A type of cellular automaton with the intent of simulating autopoiesis in an emergent manner, with a simple scaling rule and with each unit having binary state attribution and a corresponding gate associated to it. Such concept of autopoiesis is as introduced by Maturana and Varela in Autopoiesis and Cognition: The Realization of the Living, and also a bit developed in Principles of biological autonomy(1979) by Varela.
Autopoiesis can be viewed as the capacity of a system to generate and (re)build itself. Associated to this concept of autopoiesis is that of organizational closure or closure of constraints. These very briefly mean that any process (and respective constraints on it) needs to generate atleast another constraint. Here, processes and relations between them evolve in order to maintain such closure. Through this lens, any new adaptation or behaviour taken by an organism can be seen as a compensation to a pertubation (e.g. self-replication).
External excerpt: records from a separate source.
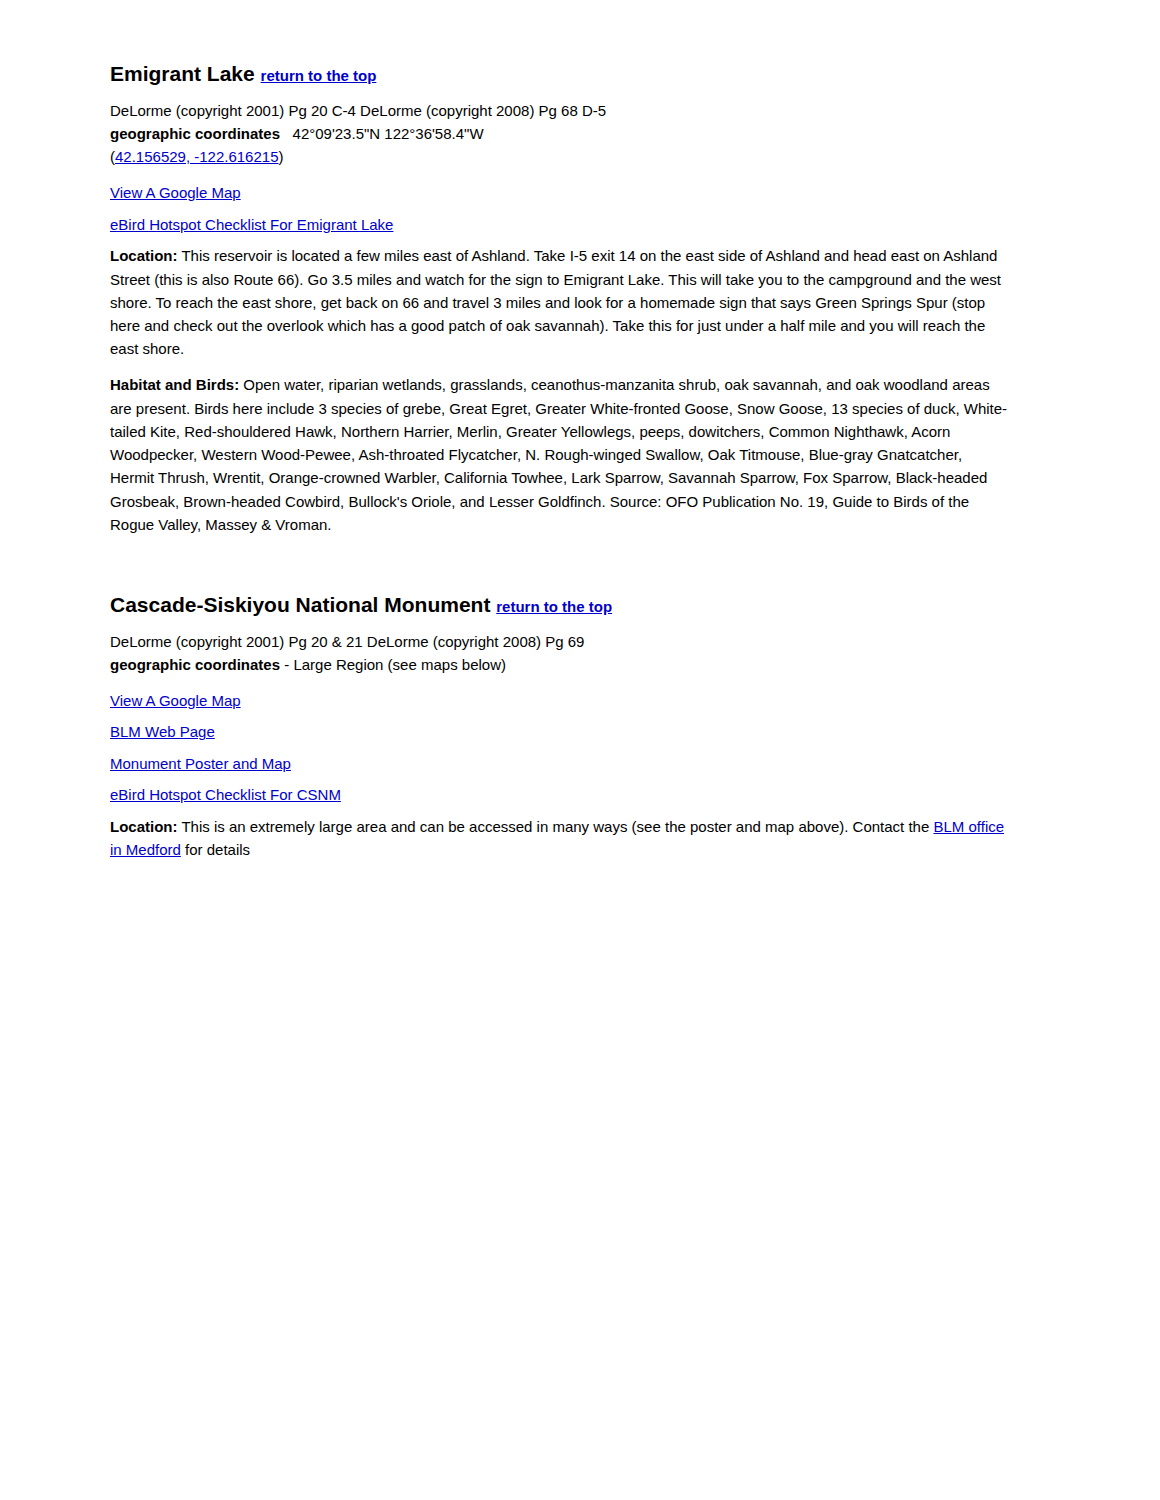Emigrant Lake return to the top
DeLorme (copyright 2001) Pg 20 C-4 DeLorme (copyright 2008) Pg 68 D-5
geographic coordinates 42°09'23.5"N 122°36'58.4"W
(42.156529, -122.616215)
View A Google Map
eBird Hotspot Checklist For Emigrant Lake
Location: This reservoir is located a few miles east of Ashland. Take I-5 exit 14 on the east side of Ashland and head east on Ashland Street (this is also Route 66). Go 3.5 miles and watch for the sign to Emigrant Lake. This will take you to the campground and the west shore. To reach the east shore, get back on 66 and travel 3 miles and look for a homemade sign that says Green Springs Spur (stop here and check out the overlook which has a good patch of oak savannah). Take this for just under a half mile and you will reach the east shore.
Habitat and Birds: Open water, riparian wetlands, grasslands, ceanothus-manzanita shrub, oak savannah, and oak woodland areas are present. Birds here include 3 species of grebe, Great Egret, Greater White-fronted Goose, Snow Goose, 13 species of duck, White-tailed Kite, Red-shouldered Hawk, Northern Harrier, Merlin, Greater Yellowlegs, peeps, dowitchers, Common Nighthawk, Acorn Woodpecker, Western Wood-Pewee, Ash-throated Flycatcher, N. Rough-winged Swallow, Oak Titmouse, Blue-gray Gnatcatcher, Hermit Thrush, Wrentit, Orange-crowned Warbler, California Towhee, Lark Sparrow, Savannah Sparrow, Fox Sparrow, Black-headed Grosbeak, Brown-headed Cowbird, Bullock's Oriole, and Lesser Goldfinch. Source: OFO Publication No. 19, Guide to Birds of the Rogue Valley, Massey & Vroman.
Cascade-Siskiyou National Monument return to the top
DeLorme (copyright 2001) Pg 20 & 21 DeLorme (copyright 2008) Pg 69
geographic coordinates - Large Region (see maps below)
View A Google Map
BLM Web Page
Monument Poster and Map
eBird Hotspot Checklist For CSNM
Location: This is an extremely large area and can be accessed in many ways (see the poster and map above). Contact the BLM office in Medford for details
Alternatively to this emergent approach, some examples might be those of Varela’s model for the simulation of autopoiesis, Terrence Deacon’s simulation for his autogen, and more generally approaches which employ object calculi, for example using λ-calculus, Fontana’s & Buss’ abstract chemistry(although not directly applied to autopoiesis) being an example of that.
A network with N x N units is initialized, with each unit’s state $∈ {0, 1}$ being randomly assigned. Over each iteration (with a max of N_iter), there’s a logic gate randomly chosen from a set (examples with AND, OR and XOR), for the update of each unit’s state according to its neighbors’ states.
If a unit maintains its state after an iteration, regardless of its neighbors, its $\Phi$ value (which is supposed to mimick closure) increases by 1. Moreover, if the states respective to consecutive iterations are different, $\Phi$ is reset to 0. If $\Phi \geq \epsilon$, then the neighbors take the value of the main unit’s state, and an ensemble is formed. With regard to this, $\epsilon$ can be fixed (fix = True) or evolve over time (fix = False) with $ε = \textrm{int}\left(\frac{\textrm{iter}(1 - \textrm{H}(S))}{k}\right)$, where $\textrm{iter}$ is the number of iterations chosen, $\textrm{H}(S)$ the entropy of the net, and $k$ being an assigned integer. Additionally, there are two other options: geq_cond = True for $\Phi \geq \epsilon$ and geq_cond = False for $\Phi = \epsilon$.
There are multiple variants, such that main2.py generates the most interesting behaviour, it being applied with an euclidean neighborhood.
It is worth noting that the aim is to get behaviour increasingly closer to being characterized as autopoietic, and that these examples are far from such.